According to Benjamin, Osama bin Laden was more of a “big tent extremist,” not desiring to alienate potential supporters within the radical Muslim world. Following the American “surge” in 2006, AQI was greatly weakened but not destroyed. Several years later, the civil war in Syria offered the group a huge opportunity. Joining this conflict, the group was rejuvenated and re-named themselves “The Islamic State.” When it returned to Iraq in 2013, it rose quickly in popularity and swept across the country in mid-2014.
“[ISIS is] an extremely brutal and barbaric group… clearly a threat to all civilized people,” Benjamin said. “Is it an international threat though?”

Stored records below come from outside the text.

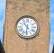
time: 10:31
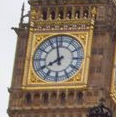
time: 7:57
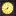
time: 8:02
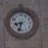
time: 8:33
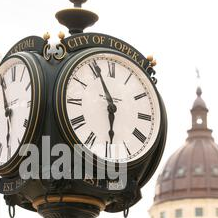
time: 5:55
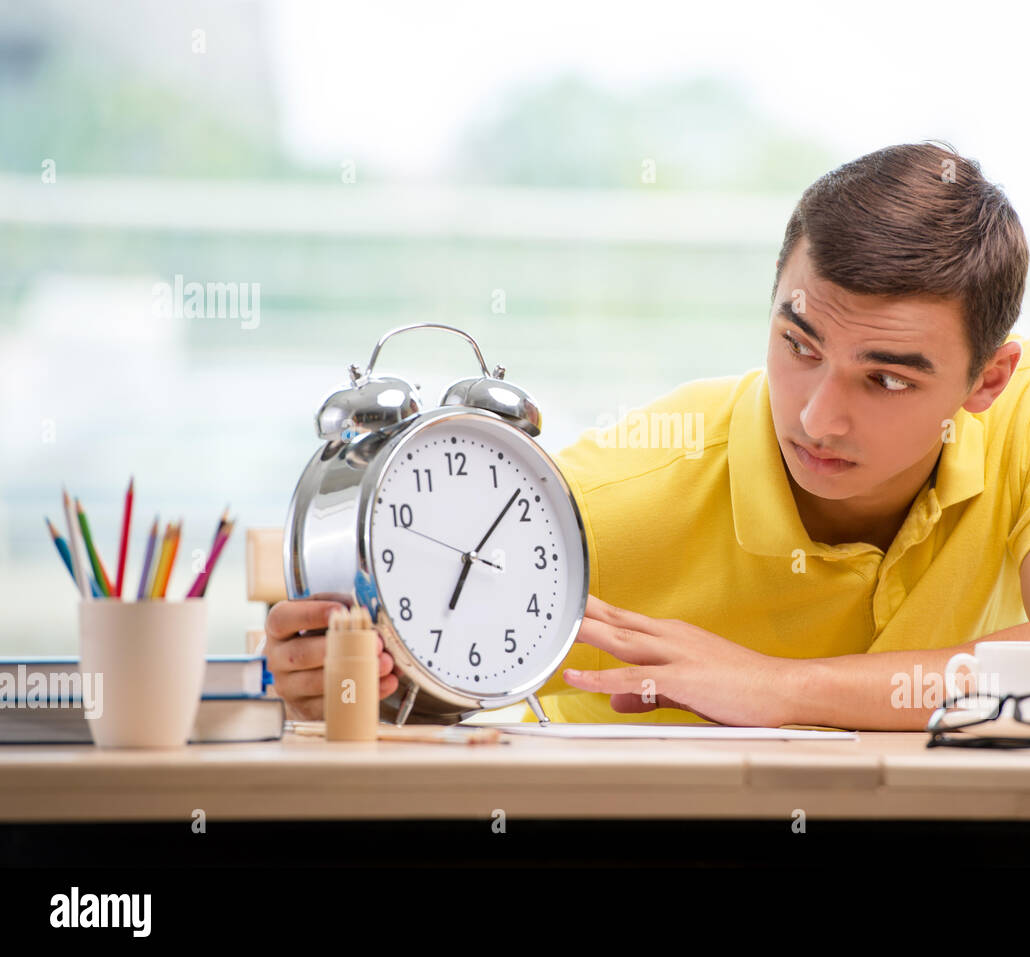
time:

ISIS has never carried out a complex
long-distance terrorist operation.
“[As Americans, we] have a tendency to think everything is about us,” Benjamin said.
The former ambassador cited the Vietnam War and the fact that, contrary to American beliefs, it was not chess square in the Cold War. The “bigger story” in the Middle East is the fact that a sectarian conflict is tearing it apart and that ISIS is only a player in the schism. The radical organization fits the profile of a regional insurgent group rather than an international organization like Al-Qaeda.
Benjamin also played devil’s advocate. He acknowledged that ISIS is a very large safe haven for extremism and that it will take a lot of effort and blood to reduce its territory. He also mentioned the tremendous danger posed by the foreign members of ISIS when they return to their homes in the West. Benjamin was complementary of President Obama’s efforts to combat ISIS, saying that the United State’s limited involvement in the problem ensures that the Iraqi army and neighboring Sunni countries will do their part.
The U.S. furthermore avoids the issue of stoking the fires of extremism by not ordering “boots on the ground.” He made two more points: the U.S. is going to be dealing with Jihadi terror for a long time, and the U.S. is not the same country as it was in 2001. By the second point, Benjamin meant that throughout the past decade the U.S. has shown that it can curtail terrorism and is a smarter country.
“We have the tools to deal with this and are not facing an imminent disaster,” Benjamin said.